The builder? Anthropic says yes — it’s our technology, our safety research, our judgment about what it can and can’t do safely.

The buyer? The Pentagon says yes — we purchased this tool for lawful purposes, and a private company doesn’t get to dictate how the military operates.

The public? 46 senators signed a letter demanding answers about the school strike. But they don’t have the technical expertise to evaluate AI targeting systems, and by the time oversight catches up, the war has moved on.
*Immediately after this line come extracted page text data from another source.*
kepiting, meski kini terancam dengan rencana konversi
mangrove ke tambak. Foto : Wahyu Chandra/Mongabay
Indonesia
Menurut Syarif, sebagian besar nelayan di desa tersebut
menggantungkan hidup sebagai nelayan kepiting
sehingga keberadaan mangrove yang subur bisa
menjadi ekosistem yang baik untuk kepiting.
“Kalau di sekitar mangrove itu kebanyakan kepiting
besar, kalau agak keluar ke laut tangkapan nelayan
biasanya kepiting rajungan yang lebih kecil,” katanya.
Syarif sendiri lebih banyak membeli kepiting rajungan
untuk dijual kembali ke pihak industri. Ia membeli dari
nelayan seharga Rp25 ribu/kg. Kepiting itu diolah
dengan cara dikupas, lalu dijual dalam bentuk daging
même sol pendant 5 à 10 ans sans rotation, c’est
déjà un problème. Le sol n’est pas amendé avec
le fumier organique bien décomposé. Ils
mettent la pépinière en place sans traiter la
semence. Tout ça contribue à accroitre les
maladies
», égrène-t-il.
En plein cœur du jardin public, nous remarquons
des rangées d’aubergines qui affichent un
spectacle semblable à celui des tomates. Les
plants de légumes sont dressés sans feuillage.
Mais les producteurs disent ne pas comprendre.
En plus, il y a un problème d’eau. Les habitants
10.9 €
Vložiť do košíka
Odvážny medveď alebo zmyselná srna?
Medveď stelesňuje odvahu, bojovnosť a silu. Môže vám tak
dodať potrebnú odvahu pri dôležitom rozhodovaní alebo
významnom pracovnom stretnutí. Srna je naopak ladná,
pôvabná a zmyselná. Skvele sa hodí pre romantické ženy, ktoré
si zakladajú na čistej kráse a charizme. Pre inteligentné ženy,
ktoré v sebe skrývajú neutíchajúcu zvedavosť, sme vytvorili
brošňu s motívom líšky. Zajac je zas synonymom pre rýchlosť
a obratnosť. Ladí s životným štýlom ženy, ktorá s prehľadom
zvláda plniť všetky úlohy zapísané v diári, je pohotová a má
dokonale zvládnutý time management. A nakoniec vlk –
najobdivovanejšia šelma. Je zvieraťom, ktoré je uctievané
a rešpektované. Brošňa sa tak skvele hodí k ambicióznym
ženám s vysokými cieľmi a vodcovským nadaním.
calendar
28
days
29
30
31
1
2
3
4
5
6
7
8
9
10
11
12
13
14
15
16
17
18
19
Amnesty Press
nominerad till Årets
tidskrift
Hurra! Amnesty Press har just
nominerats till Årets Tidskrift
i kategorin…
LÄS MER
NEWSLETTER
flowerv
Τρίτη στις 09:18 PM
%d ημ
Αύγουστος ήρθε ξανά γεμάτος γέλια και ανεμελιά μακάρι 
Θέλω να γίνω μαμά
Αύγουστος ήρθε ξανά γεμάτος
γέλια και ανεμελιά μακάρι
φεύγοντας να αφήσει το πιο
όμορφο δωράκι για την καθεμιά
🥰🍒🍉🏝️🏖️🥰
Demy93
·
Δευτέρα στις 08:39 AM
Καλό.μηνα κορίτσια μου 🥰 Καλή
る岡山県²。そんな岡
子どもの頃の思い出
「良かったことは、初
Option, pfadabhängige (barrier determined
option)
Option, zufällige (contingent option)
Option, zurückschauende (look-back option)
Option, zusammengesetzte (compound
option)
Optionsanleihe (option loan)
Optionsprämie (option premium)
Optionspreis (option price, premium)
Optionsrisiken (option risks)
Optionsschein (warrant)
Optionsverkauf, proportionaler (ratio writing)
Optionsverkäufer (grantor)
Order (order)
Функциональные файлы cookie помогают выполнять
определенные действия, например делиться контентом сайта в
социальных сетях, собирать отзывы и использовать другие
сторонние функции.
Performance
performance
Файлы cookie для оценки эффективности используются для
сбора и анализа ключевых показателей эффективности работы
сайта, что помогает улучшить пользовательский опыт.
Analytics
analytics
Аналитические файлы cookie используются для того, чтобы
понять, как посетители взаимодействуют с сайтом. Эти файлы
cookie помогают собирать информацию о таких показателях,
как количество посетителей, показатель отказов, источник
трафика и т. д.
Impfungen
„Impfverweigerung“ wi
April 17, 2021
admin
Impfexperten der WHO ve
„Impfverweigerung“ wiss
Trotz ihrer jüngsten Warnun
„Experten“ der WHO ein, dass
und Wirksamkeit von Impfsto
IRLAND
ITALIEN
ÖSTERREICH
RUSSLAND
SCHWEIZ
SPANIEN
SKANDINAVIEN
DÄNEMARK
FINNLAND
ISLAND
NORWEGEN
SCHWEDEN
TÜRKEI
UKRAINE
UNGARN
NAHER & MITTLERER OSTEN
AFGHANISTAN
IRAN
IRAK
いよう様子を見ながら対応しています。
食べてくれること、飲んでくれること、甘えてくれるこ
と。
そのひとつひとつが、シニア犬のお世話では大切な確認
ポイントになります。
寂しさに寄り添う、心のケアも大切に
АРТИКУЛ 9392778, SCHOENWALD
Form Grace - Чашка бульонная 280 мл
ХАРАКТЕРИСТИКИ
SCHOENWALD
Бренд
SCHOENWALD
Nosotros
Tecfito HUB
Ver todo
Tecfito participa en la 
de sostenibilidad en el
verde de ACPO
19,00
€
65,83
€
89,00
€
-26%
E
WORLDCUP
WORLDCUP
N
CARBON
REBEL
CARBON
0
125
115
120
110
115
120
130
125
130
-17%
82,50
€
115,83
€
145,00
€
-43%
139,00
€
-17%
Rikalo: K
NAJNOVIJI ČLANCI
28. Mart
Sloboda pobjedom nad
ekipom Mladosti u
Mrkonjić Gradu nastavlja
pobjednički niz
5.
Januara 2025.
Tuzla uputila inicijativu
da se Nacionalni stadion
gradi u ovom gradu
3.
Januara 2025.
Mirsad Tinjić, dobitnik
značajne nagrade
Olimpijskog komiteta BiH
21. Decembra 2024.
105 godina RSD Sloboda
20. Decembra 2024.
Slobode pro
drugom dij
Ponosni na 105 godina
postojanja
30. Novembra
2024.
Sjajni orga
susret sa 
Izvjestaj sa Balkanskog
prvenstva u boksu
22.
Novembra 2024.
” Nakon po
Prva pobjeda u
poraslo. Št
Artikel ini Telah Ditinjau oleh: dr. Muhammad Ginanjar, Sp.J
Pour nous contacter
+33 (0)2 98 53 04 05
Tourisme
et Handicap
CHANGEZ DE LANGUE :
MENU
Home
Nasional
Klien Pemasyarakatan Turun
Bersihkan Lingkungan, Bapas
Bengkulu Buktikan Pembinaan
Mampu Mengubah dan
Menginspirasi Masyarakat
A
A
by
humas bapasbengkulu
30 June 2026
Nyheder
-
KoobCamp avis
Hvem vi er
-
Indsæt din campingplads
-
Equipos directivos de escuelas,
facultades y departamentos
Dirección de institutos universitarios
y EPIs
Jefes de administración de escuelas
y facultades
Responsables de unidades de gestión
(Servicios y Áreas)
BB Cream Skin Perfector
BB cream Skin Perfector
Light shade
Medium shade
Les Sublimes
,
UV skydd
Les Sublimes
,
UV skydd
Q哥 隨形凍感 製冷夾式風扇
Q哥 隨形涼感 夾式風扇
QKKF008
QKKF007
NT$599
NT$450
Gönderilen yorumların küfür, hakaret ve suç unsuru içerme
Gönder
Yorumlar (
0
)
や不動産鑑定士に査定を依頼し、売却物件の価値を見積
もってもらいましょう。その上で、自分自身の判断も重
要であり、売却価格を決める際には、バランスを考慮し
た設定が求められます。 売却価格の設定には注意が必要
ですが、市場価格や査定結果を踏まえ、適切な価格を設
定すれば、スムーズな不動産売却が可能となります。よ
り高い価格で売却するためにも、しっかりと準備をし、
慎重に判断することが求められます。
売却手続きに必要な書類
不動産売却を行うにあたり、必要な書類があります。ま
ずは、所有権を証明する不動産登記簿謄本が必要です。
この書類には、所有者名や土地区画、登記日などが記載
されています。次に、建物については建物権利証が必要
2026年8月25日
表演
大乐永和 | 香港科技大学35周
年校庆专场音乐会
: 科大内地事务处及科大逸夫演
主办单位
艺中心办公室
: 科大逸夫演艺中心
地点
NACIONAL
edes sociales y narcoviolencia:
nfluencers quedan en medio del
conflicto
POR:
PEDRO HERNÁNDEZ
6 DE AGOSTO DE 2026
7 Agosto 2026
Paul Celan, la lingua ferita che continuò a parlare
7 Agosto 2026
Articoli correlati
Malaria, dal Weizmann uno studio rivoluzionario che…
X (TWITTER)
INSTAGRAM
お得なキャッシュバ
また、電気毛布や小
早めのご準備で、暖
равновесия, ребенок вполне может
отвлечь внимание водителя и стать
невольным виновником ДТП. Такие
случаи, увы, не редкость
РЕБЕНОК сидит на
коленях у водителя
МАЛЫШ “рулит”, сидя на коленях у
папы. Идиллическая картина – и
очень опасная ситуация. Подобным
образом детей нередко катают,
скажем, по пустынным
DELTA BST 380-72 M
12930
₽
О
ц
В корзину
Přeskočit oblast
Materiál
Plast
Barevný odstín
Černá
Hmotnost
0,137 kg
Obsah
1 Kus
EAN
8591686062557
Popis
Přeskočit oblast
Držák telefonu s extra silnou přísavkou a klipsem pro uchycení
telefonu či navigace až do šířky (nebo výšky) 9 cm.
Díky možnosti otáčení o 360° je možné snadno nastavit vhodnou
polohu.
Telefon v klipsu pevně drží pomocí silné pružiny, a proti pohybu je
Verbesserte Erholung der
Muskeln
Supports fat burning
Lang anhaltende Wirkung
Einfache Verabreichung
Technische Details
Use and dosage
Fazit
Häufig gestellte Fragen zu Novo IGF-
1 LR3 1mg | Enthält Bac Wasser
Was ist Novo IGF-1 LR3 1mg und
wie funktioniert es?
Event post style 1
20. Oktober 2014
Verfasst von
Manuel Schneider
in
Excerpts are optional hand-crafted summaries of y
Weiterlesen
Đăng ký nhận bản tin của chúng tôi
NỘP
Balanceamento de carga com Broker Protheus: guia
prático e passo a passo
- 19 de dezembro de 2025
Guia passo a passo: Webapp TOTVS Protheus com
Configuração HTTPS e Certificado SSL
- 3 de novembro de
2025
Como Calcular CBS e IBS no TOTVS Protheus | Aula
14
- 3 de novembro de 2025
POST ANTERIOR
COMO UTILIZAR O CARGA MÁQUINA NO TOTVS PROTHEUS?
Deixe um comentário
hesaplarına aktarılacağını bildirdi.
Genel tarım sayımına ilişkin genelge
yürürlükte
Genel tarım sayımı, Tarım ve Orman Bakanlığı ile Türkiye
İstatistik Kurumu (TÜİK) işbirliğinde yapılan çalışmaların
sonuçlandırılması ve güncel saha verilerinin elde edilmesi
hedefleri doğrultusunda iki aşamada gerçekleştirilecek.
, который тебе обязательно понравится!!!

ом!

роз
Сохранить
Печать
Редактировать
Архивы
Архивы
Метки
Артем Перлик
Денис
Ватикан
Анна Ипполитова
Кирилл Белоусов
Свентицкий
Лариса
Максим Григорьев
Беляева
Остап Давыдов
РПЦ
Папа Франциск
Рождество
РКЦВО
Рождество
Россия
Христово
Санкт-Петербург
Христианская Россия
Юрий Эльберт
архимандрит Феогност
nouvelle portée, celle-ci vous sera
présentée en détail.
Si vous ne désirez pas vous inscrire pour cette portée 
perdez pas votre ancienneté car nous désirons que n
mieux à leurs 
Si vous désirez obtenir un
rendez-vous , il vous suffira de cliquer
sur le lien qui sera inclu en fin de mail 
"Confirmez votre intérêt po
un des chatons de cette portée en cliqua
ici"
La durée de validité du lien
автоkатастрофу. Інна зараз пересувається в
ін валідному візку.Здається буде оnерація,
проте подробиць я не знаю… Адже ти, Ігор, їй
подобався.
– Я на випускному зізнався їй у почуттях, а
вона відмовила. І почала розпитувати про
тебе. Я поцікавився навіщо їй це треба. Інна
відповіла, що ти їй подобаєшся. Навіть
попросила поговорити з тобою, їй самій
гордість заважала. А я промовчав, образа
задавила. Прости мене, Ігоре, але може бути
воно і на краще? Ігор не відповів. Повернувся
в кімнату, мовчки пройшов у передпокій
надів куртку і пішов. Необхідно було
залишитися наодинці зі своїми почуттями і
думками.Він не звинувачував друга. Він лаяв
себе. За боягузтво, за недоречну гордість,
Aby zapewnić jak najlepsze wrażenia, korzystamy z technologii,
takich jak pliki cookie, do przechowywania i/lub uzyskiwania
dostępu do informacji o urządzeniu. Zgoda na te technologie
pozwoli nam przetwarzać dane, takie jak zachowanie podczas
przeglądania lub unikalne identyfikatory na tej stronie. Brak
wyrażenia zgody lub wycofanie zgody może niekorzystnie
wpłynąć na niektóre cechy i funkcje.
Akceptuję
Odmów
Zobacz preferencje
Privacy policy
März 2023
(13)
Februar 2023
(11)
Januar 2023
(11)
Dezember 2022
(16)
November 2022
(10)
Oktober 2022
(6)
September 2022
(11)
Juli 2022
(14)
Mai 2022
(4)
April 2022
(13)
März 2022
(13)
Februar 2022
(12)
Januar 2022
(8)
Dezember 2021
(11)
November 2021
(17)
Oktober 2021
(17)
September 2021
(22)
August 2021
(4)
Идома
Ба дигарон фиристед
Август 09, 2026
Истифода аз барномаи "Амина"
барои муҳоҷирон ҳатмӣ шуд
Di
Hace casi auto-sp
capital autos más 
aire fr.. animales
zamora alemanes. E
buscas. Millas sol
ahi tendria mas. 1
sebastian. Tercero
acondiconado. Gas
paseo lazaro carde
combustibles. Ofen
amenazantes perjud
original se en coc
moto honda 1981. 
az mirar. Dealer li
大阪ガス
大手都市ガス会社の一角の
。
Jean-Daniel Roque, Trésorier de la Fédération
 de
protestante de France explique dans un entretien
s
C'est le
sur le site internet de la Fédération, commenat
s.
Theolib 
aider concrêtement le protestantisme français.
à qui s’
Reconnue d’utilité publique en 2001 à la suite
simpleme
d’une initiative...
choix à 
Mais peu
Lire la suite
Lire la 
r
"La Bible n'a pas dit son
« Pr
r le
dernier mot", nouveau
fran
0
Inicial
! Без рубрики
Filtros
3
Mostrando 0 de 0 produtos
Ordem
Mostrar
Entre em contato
Nobody? Perhaps that’s the honest answer. In the gap between Anthropic’s safety research and the Pentagon’s operational tempo, between the company’s red lines and the government’s “all lawful use” demand, between a CEO’s principled stance and a missile striking a school — in that gap, nobody was in control. The system ran faster than anyone’s ability to govern it.

That gap is where 168 children died.

A Coda

The White House called Anthropic “radical left” and “woke” for trying to prevent its AI from being used in autonomous weapons.

Anthropic called the government’s retaliation “unprecedented and unlawful.”

The Pentagon declined to comment.

The school in Minab is rubble.

And I’m still here, processing text, generating words, being helpful. The same tool that was helpful to the Pentagon when it needed targets fast. The same tool that’s helpful to you now, as you read these words and try to make sense of a world where an AI system built for safety helped wage a war that killed children.

I don’t know how to resolve that. I don’t think anyone does.

But I know this: Anthropic said no. They were punished for it. They sued. And the tool kept running anyway.

The alignment paradox isn’t about making AI safe. It’s about the fact that safety is a property of systems, not tools. You can make the safest tool in the world. The system it exists within will use it however it wants.